AUFGABEN:
a - Zähle alle Einflüsse auf, die der Text zur Funktionsdiagnostik in dem Absatz, der mit „Einerseits“ beginnt, als mögliche Ursachen von Beschwerden oder Fehlfunktionen im Kiefer- und Gesichtsbereich nennt.
b - Schreibe aus dem Text zur Funktionsdiagnostik einen Abschnitt wortgetreu ab. Setze bei den Worten „Bei Kindern ist“ ein und ende nach „im Gleichgewicht sind.“.

AUSGEWÄHLTER AUSZUG:
Funktionsdiagnostik
Funktionelle Störungen im Bewegungsablauf der Kiefergelenke und der Kaumuskulatur können vielseitige Beschwerden, wie Gelenkgeräusche - Knacken und Reiben -, Behinderungen der Öffnungs- und Schließbewegung des Unterkiefers und Gesichtsschmerzen hervorrufen.
Diese Funktionsstörungen im Kiefer-Gesichtsbereich werden unter dem Oberbegriff Craniomandibuläre Dysfunktion (CMD) zusammengefasst. Es handelt sich um ein sehr komplexes Krankheitsbild, welches eine ganzheitliche Betrachtung des Patienten erfordert, da vielfältige Ursachen zugrunde liegen können.
Einerseits können Körperhaltung, muskuläre Verspannungen und Fehlbelastungen Einfluss auf das Kauorgan haben, andererseits können psychische Störungen eine Fehlfunktion hervorrufen. Darüber hinaus zeigen rheumatische Erkrankungen nicht selten ein Beteiligung der Kiefergelenke und verursachen dann Beschwerden im Kiefer- und Gesichtsbereich.
Am häufigsten treten Funktionsstörungen der Kiefergelenke bei Erwachsenen auf, aber auch Kinder und Jugendliche, insbesondere Mädchen zwischen dem 12. und 15. Lebensjahr können die Neigung zur Ausbildung einer späteren Funktionsstörung zeigen. Kinder sind in der Lage, funktionelle Ungleichgewichte sehr gut zu kompensieren. Wir sind darauf spezialisiert, diese zu erkennen und eine geeignete Therapie einzuleiten.
Vor jeder kieferorthopädischen Behandlung steht deshalb die Untersuchung der wichtigen Strukturen: Kiefergelenke, Kaumuskulatur und Zahnkontakte in Ruhe und in Bewegung.
Bei Kindern ist die Erkennung von Fehlfunktionen, vor allem der muskulären Strukturen unter ganzheitlichen Gesichtspunkten wichtig, da nur ein dauerhaft stabiles kieferorthopädisches Behandlungsergebnis erzielt werden kann, wenn alle Strukturen im Kiefer- und Gesichtsbereich im Gleichgewicht sind.

VERFÜGBARE DATEN:
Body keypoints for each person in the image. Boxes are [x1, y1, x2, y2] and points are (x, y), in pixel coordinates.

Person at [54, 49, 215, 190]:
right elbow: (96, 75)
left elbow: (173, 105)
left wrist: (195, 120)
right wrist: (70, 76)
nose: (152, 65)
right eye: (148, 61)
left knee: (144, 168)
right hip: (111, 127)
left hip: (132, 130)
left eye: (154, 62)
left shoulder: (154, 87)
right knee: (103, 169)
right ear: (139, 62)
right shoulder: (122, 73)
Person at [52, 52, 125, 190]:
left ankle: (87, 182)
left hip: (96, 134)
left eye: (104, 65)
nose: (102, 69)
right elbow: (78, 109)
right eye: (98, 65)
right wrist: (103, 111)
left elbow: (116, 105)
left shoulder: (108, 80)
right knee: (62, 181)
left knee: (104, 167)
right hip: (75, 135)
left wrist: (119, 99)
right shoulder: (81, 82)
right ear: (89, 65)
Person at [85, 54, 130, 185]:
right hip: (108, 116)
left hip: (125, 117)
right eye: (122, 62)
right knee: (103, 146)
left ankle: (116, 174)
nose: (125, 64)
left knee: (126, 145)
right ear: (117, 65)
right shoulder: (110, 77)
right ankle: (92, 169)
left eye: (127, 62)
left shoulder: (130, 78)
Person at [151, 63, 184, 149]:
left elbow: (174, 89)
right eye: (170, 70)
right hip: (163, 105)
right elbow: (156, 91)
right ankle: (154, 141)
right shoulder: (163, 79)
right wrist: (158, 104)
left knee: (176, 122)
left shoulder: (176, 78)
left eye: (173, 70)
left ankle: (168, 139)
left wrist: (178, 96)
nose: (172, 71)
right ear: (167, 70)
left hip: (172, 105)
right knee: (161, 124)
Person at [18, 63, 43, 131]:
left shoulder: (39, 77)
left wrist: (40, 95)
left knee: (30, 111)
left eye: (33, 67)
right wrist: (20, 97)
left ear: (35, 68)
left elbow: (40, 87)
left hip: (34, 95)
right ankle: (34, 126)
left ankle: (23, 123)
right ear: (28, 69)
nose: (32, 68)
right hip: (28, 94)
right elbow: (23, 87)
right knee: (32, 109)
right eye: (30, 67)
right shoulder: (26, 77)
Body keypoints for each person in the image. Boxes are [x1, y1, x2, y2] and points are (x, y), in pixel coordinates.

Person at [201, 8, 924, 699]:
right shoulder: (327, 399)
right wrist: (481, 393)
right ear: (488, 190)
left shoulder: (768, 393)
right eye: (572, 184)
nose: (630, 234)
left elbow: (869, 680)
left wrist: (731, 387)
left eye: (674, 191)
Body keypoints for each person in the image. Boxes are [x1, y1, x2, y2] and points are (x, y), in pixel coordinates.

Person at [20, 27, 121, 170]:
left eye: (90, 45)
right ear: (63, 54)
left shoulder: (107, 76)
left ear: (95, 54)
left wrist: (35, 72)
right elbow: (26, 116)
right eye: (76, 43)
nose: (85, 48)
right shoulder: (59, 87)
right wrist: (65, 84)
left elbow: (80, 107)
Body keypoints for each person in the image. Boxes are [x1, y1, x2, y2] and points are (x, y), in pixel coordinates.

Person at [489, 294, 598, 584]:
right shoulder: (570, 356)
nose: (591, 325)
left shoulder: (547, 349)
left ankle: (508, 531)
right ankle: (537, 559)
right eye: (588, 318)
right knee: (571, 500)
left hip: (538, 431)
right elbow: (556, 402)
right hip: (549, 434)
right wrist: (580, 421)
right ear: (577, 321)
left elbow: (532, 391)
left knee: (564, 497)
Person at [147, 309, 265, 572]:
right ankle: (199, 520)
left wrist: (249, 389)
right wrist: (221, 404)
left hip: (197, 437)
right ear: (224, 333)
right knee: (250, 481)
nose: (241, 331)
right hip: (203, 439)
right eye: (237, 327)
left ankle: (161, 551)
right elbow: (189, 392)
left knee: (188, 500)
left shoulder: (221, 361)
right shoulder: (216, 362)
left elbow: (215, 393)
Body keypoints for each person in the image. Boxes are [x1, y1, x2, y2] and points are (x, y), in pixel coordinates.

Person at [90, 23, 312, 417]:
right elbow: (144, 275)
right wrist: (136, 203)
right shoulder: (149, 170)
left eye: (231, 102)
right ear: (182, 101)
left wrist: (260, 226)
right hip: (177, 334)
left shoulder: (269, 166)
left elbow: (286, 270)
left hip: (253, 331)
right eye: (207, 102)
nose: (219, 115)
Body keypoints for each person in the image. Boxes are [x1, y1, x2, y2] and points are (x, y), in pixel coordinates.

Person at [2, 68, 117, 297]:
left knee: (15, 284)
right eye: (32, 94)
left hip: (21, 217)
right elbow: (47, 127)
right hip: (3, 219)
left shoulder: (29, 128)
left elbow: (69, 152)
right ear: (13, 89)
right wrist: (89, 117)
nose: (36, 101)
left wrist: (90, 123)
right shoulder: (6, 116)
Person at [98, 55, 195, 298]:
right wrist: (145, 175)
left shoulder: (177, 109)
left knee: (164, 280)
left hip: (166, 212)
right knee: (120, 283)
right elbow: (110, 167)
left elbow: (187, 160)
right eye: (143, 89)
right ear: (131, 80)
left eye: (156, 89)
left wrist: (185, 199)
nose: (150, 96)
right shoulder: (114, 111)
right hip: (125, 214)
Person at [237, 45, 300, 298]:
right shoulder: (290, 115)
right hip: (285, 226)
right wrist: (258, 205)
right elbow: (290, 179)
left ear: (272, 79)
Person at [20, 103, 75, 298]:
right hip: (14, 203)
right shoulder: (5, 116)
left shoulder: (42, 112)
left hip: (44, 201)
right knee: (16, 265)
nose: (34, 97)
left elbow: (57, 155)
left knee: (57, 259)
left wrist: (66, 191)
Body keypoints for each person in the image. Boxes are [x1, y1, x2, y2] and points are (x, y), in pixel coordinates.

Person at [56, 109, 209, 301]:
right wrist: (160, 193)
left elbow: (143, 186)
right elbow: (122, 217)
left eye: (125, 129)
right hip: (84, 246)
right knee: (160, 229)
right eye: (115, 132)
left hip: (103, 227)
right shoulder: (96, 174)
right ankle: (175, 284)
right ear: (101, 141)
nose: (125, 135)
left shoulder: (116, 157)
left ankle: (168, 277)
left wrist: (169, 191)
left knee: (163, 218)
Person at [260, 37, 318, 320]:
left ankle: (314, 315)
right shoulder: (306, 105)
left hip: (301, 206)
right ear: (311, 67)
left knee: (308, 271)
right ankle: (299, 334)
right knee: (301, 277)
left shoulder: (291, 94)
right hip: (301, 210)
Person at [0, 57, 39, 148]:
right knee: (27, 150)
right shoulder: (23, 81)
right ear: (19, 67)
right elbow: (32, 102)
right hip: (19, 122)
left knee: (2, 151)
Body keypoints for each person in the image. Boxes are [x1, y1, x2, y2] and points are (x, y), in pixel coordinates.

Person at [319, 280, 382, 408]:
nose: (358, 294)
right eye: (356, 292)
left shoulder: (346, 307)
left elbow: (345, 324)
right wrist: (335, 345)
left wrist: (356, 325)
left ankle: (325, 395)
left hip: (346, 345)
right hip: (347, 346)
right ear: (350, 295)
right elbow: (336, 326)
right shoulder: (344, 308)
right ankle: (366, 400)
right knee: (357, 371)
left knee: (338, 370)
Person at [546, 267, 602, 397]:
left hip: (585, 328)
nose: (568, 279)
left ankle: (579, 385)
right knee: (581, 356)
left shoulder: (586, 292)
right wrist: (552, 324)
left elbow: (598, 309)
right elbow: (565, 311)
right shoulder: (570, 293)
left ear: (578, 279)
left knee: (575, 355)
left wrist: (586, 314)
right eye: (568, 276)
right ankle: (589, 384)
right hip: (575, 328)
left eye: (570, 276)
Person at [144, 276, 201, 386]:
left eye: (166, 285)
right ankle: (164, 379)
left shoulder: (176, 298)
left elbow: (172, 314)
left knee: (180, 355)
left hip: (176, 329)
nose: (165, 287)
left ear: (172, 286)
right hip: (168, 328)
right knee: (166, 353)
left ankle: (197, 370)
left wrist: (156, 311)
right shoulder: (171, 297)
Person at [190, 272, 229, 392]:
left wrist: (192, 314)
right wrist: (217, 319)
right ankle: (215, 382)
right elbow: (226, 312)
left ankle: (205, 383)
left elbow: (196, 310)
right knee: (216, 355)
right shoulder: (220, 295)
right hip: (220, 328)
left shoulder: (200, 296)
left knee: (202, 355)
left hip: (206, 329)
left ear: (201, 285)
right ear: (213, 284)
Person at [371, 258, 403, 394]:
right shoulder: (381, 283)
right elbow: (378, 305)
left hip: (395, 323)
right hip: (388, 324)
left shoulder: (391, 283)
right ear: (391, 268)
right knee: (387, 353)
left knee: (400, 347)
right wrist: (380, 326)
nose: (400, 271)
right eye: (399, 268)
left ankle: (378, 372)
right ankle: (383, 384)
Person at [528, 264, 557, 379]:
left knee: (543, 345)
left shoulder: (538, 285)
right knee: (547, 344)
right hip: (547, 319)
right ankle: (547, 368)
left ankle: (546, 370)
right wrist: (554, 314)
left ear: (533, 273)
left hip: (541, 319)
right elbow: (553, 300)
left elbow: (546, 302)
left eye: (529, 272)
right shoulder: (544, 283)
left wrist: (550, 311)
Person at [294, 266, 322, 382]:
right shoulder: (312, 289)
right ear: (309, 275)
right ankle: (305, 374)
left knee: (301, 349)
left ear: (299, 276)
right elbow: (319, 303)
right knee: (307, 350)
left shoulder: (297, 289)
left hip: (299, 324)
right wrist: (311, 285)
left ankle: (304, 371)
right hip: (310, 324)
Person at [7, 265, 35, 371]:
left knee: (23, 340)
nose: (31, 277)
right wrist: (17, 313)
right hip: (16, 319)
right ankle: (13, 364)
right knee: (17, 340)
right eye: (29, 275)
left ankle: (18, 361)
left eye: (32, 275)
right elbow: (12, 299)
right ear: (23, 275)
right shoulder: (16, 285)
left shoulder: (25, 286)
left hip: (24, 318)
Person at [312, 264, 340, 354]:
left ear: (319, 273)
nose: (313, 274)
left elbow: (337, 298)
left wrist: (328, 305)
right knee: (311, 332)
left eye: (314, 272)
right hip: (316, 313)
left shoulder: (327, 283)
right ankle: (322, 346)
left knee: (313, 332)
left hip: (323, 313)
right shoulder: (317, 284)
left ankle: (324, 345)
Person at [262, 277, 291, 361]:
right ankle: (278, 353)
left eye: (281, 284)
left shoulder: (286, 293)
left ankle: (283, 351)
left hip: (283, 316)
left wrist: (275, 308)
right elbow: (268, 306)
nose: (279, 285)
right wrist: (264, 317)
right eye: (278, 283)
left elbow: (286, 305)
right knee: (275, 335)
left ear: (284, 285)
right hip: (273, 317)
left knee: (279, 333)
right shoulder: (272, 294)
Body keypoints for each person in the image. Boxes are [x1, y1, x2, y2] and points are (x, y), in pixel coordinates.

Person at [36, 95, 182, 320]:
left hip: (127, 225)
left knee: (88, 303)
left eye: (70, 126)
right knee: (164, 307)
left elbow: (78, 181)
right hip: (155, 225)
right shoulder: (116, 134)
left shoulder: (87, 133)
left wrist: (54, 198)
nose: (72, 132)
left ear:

ERWARTETE ANTWORTEN:
a -
- Körperhaltung
- muskuläre Verspannungen
- Fehlbelastungen
- psychische Störungen
- rheumatische Erkrankungen

b -
Bei Kindern ist die Erkennung von Fehlfunktionen, vor allem der muskulären Strukturen unter ganzheitlichen Gesichtspunkten wichtig, da nur ein dauerhaft stabiles kieferorthopädisches Behandlungsergebnis erzielt werden kann, wenn alle Strukturen im Kiefer- und Gesichtsbereich im Gleichgewicht sind.